**Consegna**
Nell'estratto sulla lavanda, con che cosa iniziò a curarsi Gattefossé dopo essere rimasto ustionato nel suo laboratorio di profumeria?

**Estratto della pagina**
La lavanda subisce un ulteriore riconoscimento delle sue proprietà dopo il 1900, grazie al padre dell’aromaterapia, René Maurice Gattefossé. Mentre era al lavoro nel suo laboratorio di profumeria, a causa di un incidente rimase ustionato in modo grave e dopo aver utilizzato la medicina tradizionale, iniziò a curarsi con l’olio essenziale di lavanda. Questo caso fortuito portò lo stesso Gattefossé a procedere con lo studio delle proprietà benefiche delle piante aromatiche, a conferma anche delle qualità cicatrizzanti sopra menzionate dell’olio di lavanda.

Anche per la lavanda, non mancano leggende sulle sue proprietà afrodisiache e sentimentali… Tra le numerose credenze legate ad essa, una delle più antiche è quella dedicata alla dea Venere e ai riti magici dell’amore. Grazie al suo profumo, infatti, si credeva potesse attirare gli uomini e quindi essere perfetta per gli incantesimi d’amore. Ma non solo, era usata per garantire, oltre all’amore, anche felicità, protezione, purificazione e gioia. Da queste credenze nacque la tradizione popolare con la quale si pretendeva che per assicurare felicità e prosperità alla futura sposa, le spighe di lavanda dovessero essere messe all’interno del suo corredo. Un’altra bellissima leggenda è quella della fata Lavandula che narra della nascita e diffusione di tutta la lavanda nella Provenza. Molto diffusa in Francia è la leggenda che associa la fata Lavandula alla nascita e diffusione della lavanda in tutta la Provenza. “Una bellissima fata di nome Lavandula nata fra le lande selvagge della montagna di Lure, aveva i capelli biondi e gli occhi azzurri. Lavandula, un giorno, si mise a cercare un bel posto dove andare a vivere e iniziò a sfogliare un libro di paesaggi. Ad un certo punto, si fermò sulla pagina della Provenza e cominciò a piangere alla vista delle povere terre aride e incolte. Ecco allora che tutte le sue lacrime caddero sulla pagina e finirono per macchiarla. Cercando di nascondere il danno fatto, la fata si asciugò i magnifici occhi blu ma provocò ancora più danni, spargendo le gocce di lacrime dappertutto sulla pagina. Disperata, la fata prese un grande pezzo di cielo blu sulla Provenza per dimenticare tutte le macchie. Da quel giorno, la lavanda cresce in quelle terre e le fanciulle bionde di Provenza hanno gli occhi blu con scintille color lavanda, soprattutto quando in estate, al calar della sera, si mettono a guardare il cielo che scende sui campi di lavanda in fiore”.

[Elementi salvati]
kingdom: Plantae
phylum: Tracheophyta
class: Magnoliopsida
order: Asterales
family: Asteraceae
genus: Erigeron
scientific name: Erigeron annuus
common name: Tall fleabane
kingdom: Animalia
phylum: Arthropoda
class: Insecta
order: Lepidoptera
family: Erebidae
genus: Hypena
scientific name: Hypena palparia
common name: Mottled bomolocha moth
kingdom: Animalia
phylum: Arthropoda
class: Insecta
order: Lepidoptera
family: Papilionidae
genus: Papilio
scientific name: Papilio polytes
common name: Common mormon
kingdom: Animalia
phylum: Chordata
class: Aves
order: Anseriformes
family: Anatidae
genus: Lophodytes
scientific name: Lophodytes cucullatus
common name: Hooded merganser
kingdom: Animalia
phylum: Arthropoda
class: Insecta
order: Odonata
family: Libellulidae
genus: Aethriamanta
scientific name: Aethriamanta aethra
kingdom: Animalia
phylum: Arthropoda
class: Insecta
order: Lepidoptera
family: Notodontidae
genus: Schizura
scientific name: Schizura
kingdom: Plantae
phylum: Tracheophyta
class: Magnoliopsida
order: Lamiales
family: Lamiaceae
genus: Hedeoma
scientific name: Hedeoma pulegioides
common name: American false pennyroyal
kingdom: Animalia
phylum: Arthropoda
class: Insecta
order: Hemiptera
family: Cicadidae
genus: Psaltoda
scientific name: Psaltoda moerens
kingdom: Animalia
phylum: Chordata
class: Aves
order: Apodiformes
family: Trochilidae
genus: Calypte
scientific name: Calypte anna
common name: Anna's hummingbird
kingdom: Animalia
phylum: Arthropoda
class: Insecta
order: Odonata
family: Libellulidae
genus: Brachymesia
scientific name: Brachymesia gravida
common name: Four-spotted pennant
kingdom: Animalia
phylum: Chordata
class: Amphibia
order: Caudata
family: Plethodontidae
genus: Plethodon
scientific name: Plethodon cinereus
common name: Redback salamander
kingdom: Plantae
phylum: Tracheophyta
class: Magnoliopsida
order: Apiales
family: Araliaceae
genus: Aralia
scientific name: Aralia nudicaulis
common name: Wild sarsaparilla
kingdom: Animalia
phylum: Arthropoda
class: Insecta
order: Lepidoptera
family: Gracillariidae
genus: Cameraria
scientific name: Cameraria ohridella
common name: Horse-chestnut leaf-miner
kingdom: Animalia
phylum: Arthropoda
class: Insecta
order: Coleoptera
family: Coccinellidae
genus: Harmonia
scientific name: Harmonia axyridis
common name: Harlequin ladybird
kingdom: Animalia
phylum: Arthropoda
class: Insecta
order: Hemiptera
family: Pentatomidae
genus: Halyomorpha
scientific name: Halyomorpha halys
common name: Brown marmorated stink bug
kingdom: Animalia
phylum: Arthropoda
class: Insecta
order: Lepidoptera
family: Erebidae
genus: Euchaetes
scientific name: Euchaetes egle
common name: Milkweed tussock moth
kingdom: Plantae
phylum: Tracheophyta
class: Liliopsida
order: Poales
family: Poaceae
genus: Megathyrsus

**Risposta**
Con l'olio essenziale di lavanda.